Records from a data source
──────────

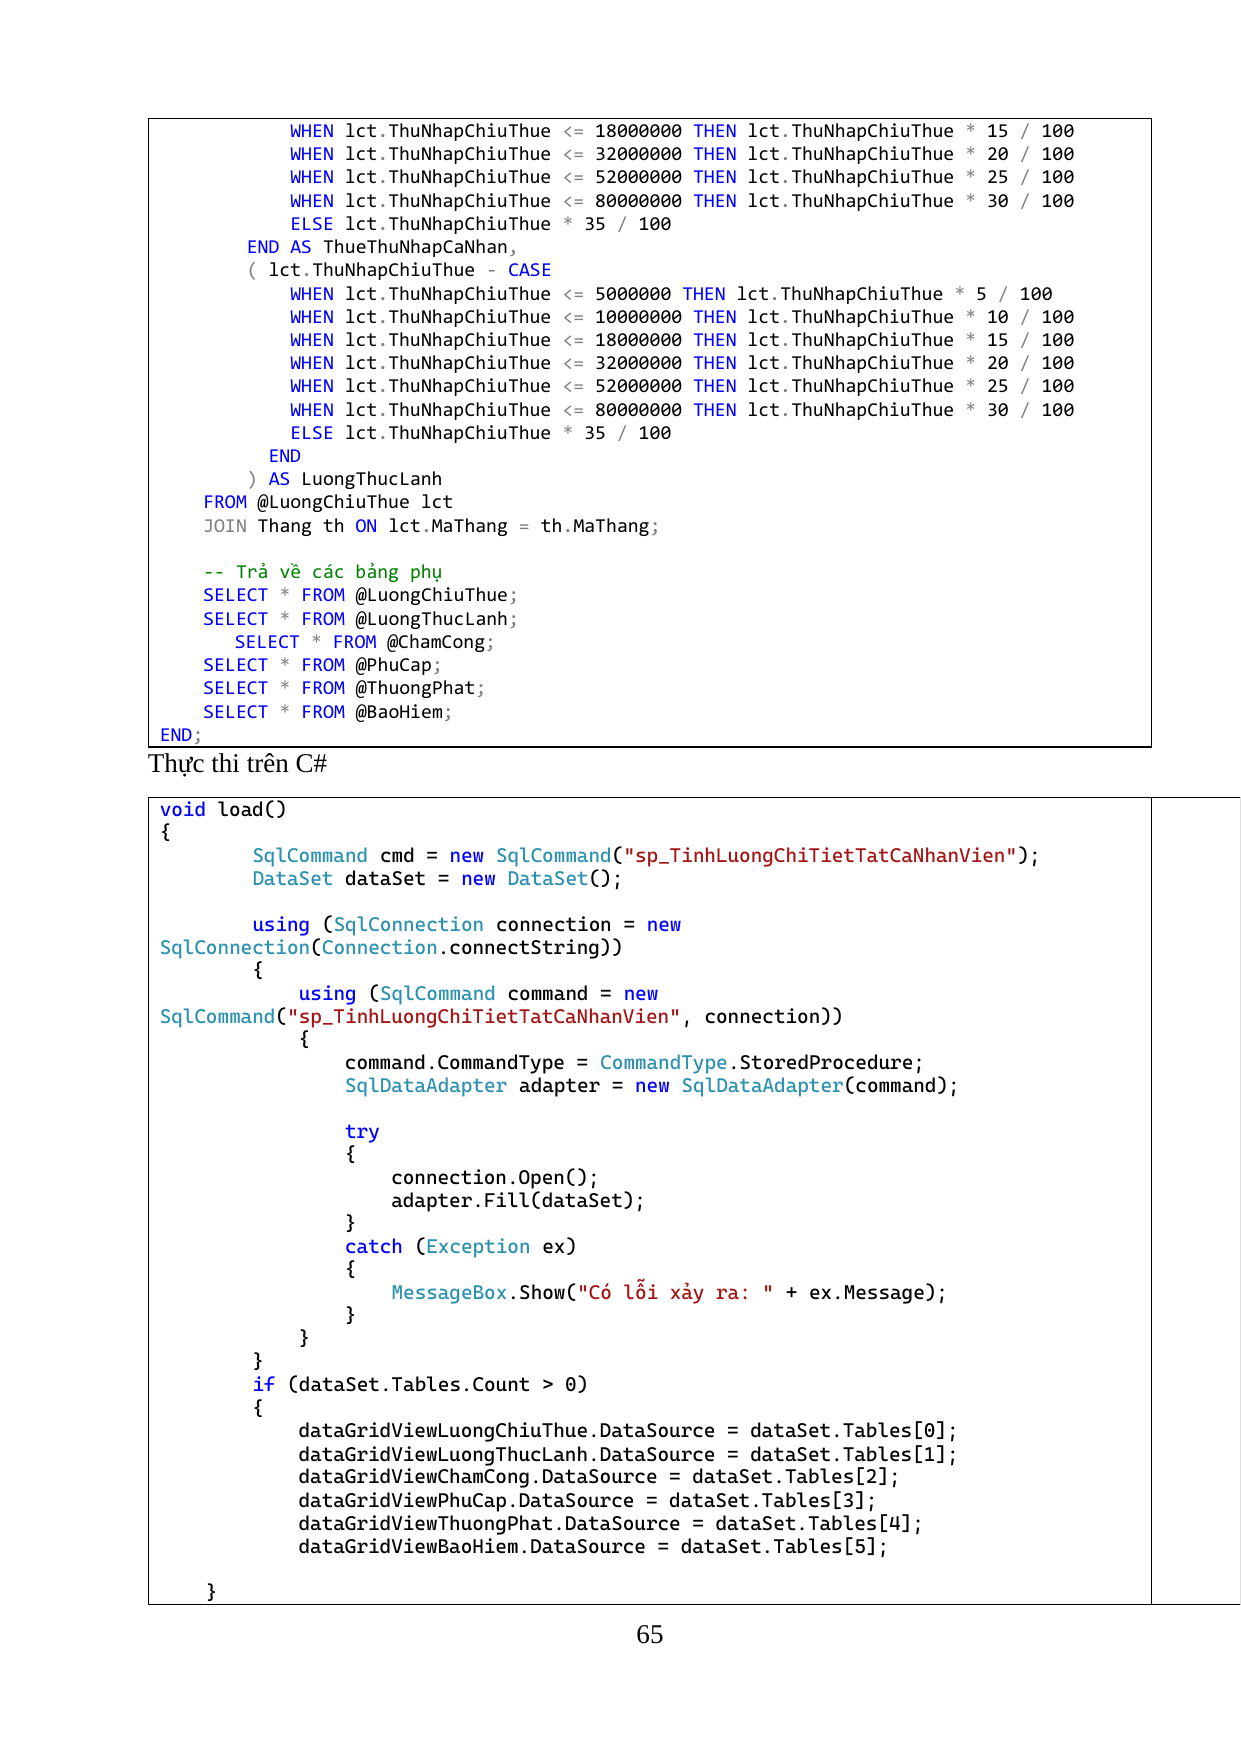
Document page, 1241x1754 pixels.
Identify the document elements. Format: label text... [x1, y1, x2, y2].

table_header [1152, 798, 1240, 1604]
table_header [149, 119, 1151, 746]
table_header void load() { SqlCommand cmd = new SqlCommand("sp_TinhLuongChiTietTatCaNhanVien"); DataSet dataSet = new DataSet(); using (SqlConnection connection = new SqlConnection(Connection.connectString)) { using (SqlCommand command = new SqlCommand("sp_TinhLuongChiTietTatCaNhanVien", connection)) { command.CommandType = CommandType.StoredProcedure; SqlDataAdapter adapter = new SqlDataAdapter(command); try { connection.Open(); adapter.Fill(dataSet); } catch (Exception ex) { MessageBox.Show("Có lỗi xảy ra: " + ex.Message); } } } if (dataSet.Tables.Count > 0) { dataGridViewLuongChiuThue.DataSource = dataSet.Tables[0]; dataGridViewLuongThucLanh.DataSource = dataSet.Tables[1]; dataGridViewChamCong.DataSource = dataSet.Tables[2]; dataGridViewPhuCap.DataSource = dataSet.Tables[3]; dataGridViewThuongPhat.DataSource = dataSet.Tables[4]; dataGridViewBaoHiem.DataSource = dataSet.Tables[5]; } else { MessageBox.Show("Không có dữ liệu trả về."); } } [149, 798, 1151, 1604]
text Thực thi trên C# [148, 748, 1152, 778]
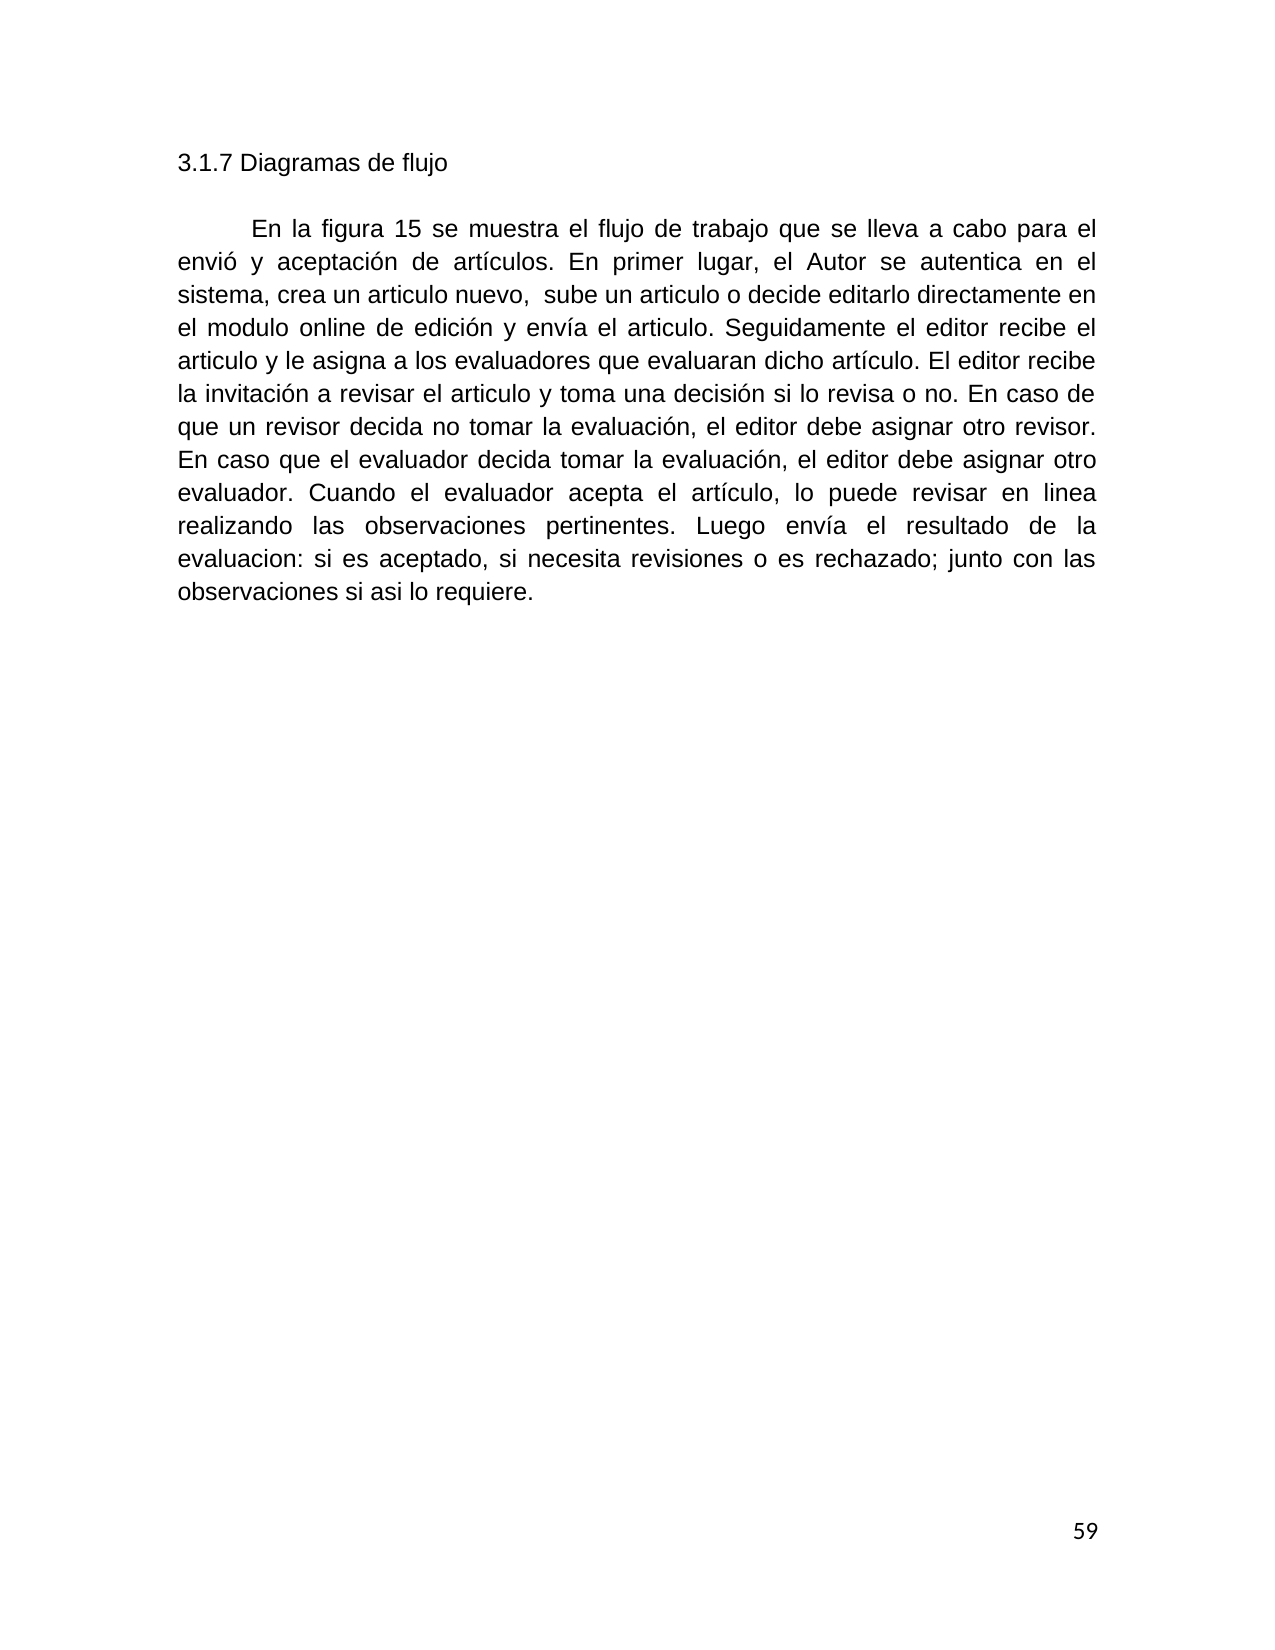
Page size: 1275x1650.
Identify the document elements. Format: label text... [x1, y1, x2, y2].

list 3.1.7 Diagramas de flujo [177, 148, 1098, 176]
list En la figura 15 se muestra el flujo de trabajo que se lleva a cabo para el envió y aceptación de artículos. En primer lugar, el Autor se autentica en el sistema, crea un articulo nuevo, sube un articulo o decide editarlo directamente en el modulo online de edición y envía el articulo. Seguidamente el editor recibe el articulo y le asigna a los evaluadores que evaluaran dicho artículo. El editor recibe la invitación a revisar el articulo y toma una decisión si lo revisa o no. En caso de que un revisor decida no tomar la evaluación, el editor debe asignar otro revisor. En caso que el evaluador decida tomar la evaluación, el editor debe asignar otro evaluador. Cuando el evaluador acepta el artículo, lo puede revisar en linea realizando las observaciones pertinentes. Luego envía el resultado de la evaluacion: si es aceptado, si necesita revisiones o es rechazado; junto con las observaciones si asi lo requiere. [177, 214, 1098, 606]
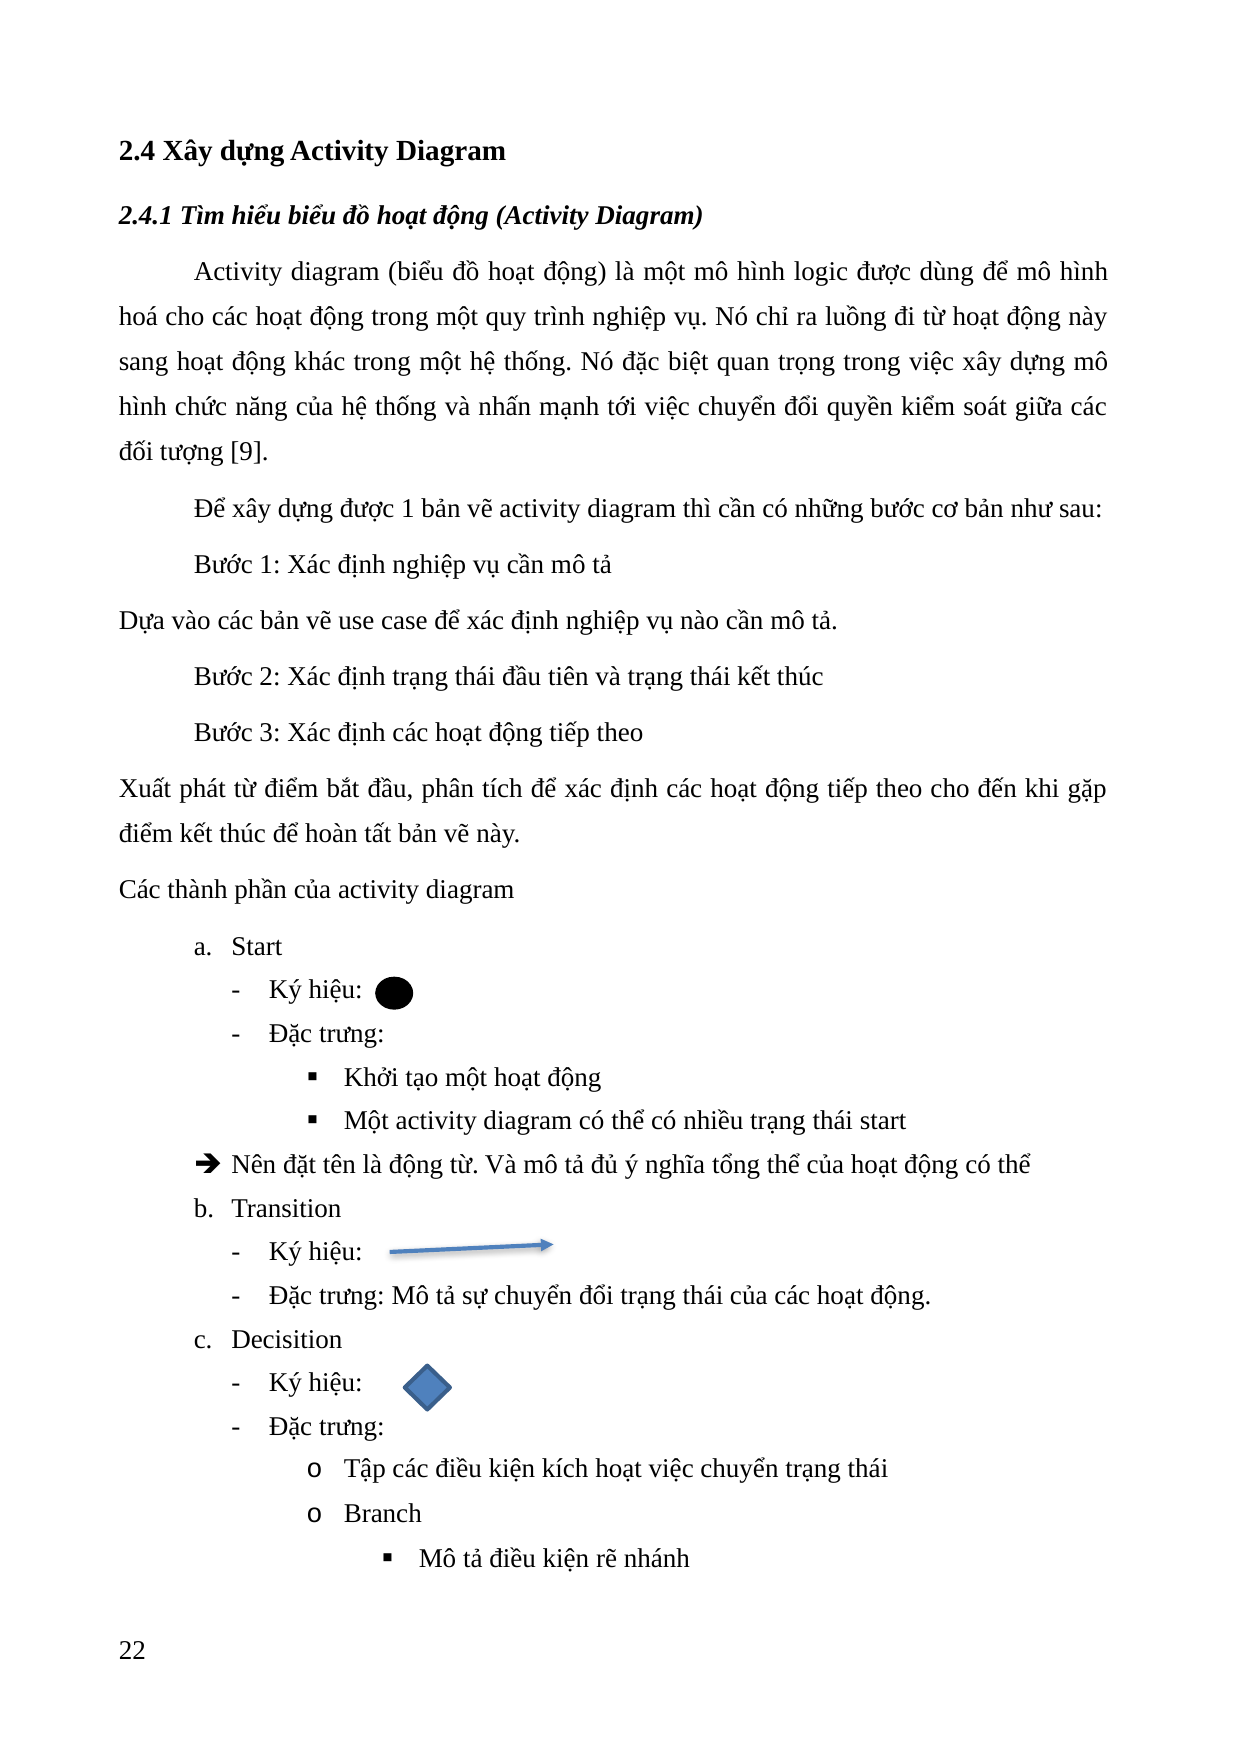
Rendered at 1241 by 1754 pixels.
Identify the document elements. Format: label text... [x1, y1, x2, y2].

list Branch [306, 1495, 1109, 1532]
text Để xây dựng được 1 bản vẽ activity diagram thì cần có những bước cơ bản như sau: [118, 488, 1109, 526]
list Ký hiệu: [429, 1363, 1109, 1401]
list Transition [193, 1189, 1109, 1226]
list Nên đặt tên là động từ. Và mô tả đủ ý nghĩa tổng thể của hoạt động có thể [193, 1145, 1109, 1182]
list Một activity diagram có thể có nhiều trạng thái start [306, 1101, 1109, 1139]
list Decisition [193, 1320, 1109, 1357]
list Đặc trưng: [231, 1014, 1109, 1051]
list Start [193, 927, 1109, 964]
text Xuất phát từ điểm bắt đầu, phân tích để xác định các hoạt động tiếp theo cho đến khi gặp điểm kết thúc để hoàn tất bản vẽ này. [118, 769, 1109, 852]
list Ký hiệu: [231, 970, 1109, 1008]
text Các thành phần của activity diagram [118, 870, 1109, 908]
text Bước 3: Xác định các hoạt động tiếp theo [118, 713, 1109, 751]
text Bước 1: Xác định nghiệp vụ cần mô tả [118, 545, 1109, 582]
list Đặc trưng: [231, 1407, 1109, 1444]
text Dựa vào các bản vẽ use case để xác định nghiệp vụ nào cần mô tả. [118, 601, 1109, 638]
text Activity diagram (biểu đồ hoạt động) là một mô hình logic được dùng để mô hình hoá cho các hoạt động trong một quy trình nghiệp vụ. Nó chỉ ra luồng đi từ hoạt động này sang hoạt động khác trong một hệ thống. Nó đặc biệt quan trọng trong việc xây dựng mô hình chức năng của hệ thống và nhấn mạnh tới việc chuyển đổi quyền kiểm soát giữa các đối tượng [9]. [118, 252, 1109, 470]
list Tập các điều kiện kích hoạt việc chuyển trạng thái [306, 1451, 1109, 1488]
list Ký hiệu: [231, 1363, 426, 1401]
subtitle Xây dựng Activity Diagram [118, 131, 1109, 169]
text Bước 2: Xác định trạng thái đầu tiên và trạng thái kết thúc [118, 657, 1109, 694]
list Ký hiệu: [231, 1232, 1109, 1270]
list Đặc trưng: Mô tả sự chuyển đổi trạng thái của các hoạt động. [231, 1276, 1109, 1313]
subtitle Tìm hiểu biểu đồ hoạt động (Activity Diagram) [118, 196, 1109, 234]
list Khởi tạo một hoạt động [306, 1057, 1109, 1095]
list Mô tả điều kiện rẽ nhánh [381, 1539, 1109, 1576]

──────────

◆ WHAT YOU SHOULD DO
Reproduce the data verbatim and omit each image.

◆ RESPONSE AREA
Document page, 1241x1754 pixels.
Identify the document elements. Format: label text... [x1, y1, x2, y2].

table_header [1152, 798, 1240, 1604]
table_header [149, 119, 1151, 746]
table_header void load() { SqlCommand cmd = new SqlCommand("sp_TinhLuongChiTietTatCaNhanVien"); DataSet dataSet = new DataSet(); using (SqlConnection connection = new SqlConnection(Connection.connectString)) { using (SqlCommand command = new SqlCommand("sp_TinhLuongChiTietTatCaNhanVien", connection)) { command.CommandType = CommandType.StoredProcedure; SqlDataAdapter adapter = new SqlDataAdapter(command); try { connection.Open(); adapter.Fill(dataSet); } catch (Exception ex) { MessageBox.Show("Có lỗi xảy ra: " + ex.Message); } } } if (dataSet.Tables.Count > 0) { dataGridViewLuongChiuThue.DataSource = dataSet.Tables[0]; dataGridViewLuongThucLanh.DataSource = dataSet.Tables[1]; dataGridViewChamCong.DataSource = dataSet.Tables[2]; dataGridViewPhuCap.DataSource = dataSet.Tables[3]; dataGridViewThuongPhat.DataSource = dataSet.Tables[4]; dataGridViewBaoHiem.DataSource = dataSet.Tables[5]; } else { MessageBox.Show("Không có dữ liệu trả về."); } } [149, 798, 1151, 1604]
text Thực thi trên C# [148, 748, 1152, 778]
Page size: 1275x1650.
Identify the document elements. Format: label text... [x1, y1, x2, y2].

list 3.1.7 Diagramas de flujo [177, 148, 1098, 176]
list En la figura 15 se muestra el flujo de trabajo que se lleva a cabo para el envió y aceptación de artículos. En primer lugar, el Autor se autentica en el sistema, crea un articulo nuevo, sube un articulo o decide editarlo directamente en el modulo online de edición y envía el articulo. Seguidamente el editor recibe el articulo y le asigna a los evaluadores que evaluaran dicho artículo. El editor recibe la invitación a revisar el articulo y toma una decisión si lo revisa o no. En caso de que un revisor decida no tomar la evaluación, el editor debe asignar otro revisor. En caso que el evaluador decida tomar la evaluación, el editor debe asignar otro evaluador. Cuando el evaluador acepta el artículo, lo puede revisar en linea realizando las observaciones pertinentes. Luego envía el resultado de la evaluacion: si es aceptado, si necesita revisiones o es rechazado; junto con las observaciones si asi lo requiere. [177, 214, 1098, 606]
Rendered at 1241 by 1754 pixels.
Identify the document elements. Format: label text... [x1, y1, x2, y2].

list Branch [306, 1495, 1109, 1532]
text Để xây dựng được 1 bản vẽ activity diagram thì cần có những bước cơ bản như sau: [118, 488, 1109, 526]
list Ký hiệu: [429, 1363, 1109, 1401]
list Transition [193, 1189, 1109, 1226]
list Nên đặt tên là động từ. Và mô tả đủ ý nghĩa tổng thể của hoạt động có thể [193, 1145, 1109, 1182]
list Một activity diagram có thể có nhiều trạng thái start [306, 1101, 1109, 1139]
list Decisition [193, 1320, 1109, 1357]
list Đặc trưng: [231, 1014, 1109, 1051]
list Start [193, 927, 1109, 964]
text Xuất phát từ điểm bắt đầu, phân tích để xác định các hoạt động tiếp theo cho đến khi gặp điểm kết thúc để hoàn tất bản vẽ này. [118, 769, 1109, 852]
list Ký hiệu: [231, 970, 1109, 1008]
text Các thành phần của activity diagram [118, 870, 1109, 908]
text Bước 3: Xác định các hoạt động tiếp theo [118, 713, 1109, 751]
text Bước 1: Xác định nghiệp vụ cần mô tả [118, 545, 1109, 582]
list Đặc trưng: [231, 1407, 1109, 1444]
text Dựa vào các bản vẽ use case để xác định nghiệp vụ nào cần mô tả. [118, 601, 1109, 638]
text Activity diagram (biểu đồ hoạt động) là một mô hình logic được dùng để mô hình hoá cho các hoạt động trong một quy trình nghiệp vụ. Nó chỉ ra luồng đi từ hoạt động này sang hoạt động khác trong một hệ thống. Nó đặc biệt quan trọng trong việc xây dựng mô hình chức năng của hệ thống và nhấn mạnh tới việc chuyển đổi quyền kiểm soát giữa các đối tượng [9]. [118, 252, 1109, 470]
list Tập các điều kiện kích hoạt việc chuyển trạng thái [306, 1451, 1109, 1488]
list Ký hiệu: [231, 1363, 426, 1401]
subtitle Xây dựng Activity Diagram [118, 131, 1109, 169]
text Bước 2: Xác định trạng thái đầu tiên và trạng thái kết thúc [118, 657, 1109, 694]
list Ký hiệu: [231, 1232, 1109, 1270]
list Đặc trưng: Mô tả sự chuyển đổi trạng thái của các hoạt động. [231, 1276, 1109, 1313]
subtitle Tìm hiểu biểu đồ hoạt động (Activity Diagram) [118, 196, 1109, 234]
list Khởi tạo một hoạt động [306, 1057, 1109, 1095]
list Mô tả điều kiện rẽ nhánh [381, 1539, 1109, 1576]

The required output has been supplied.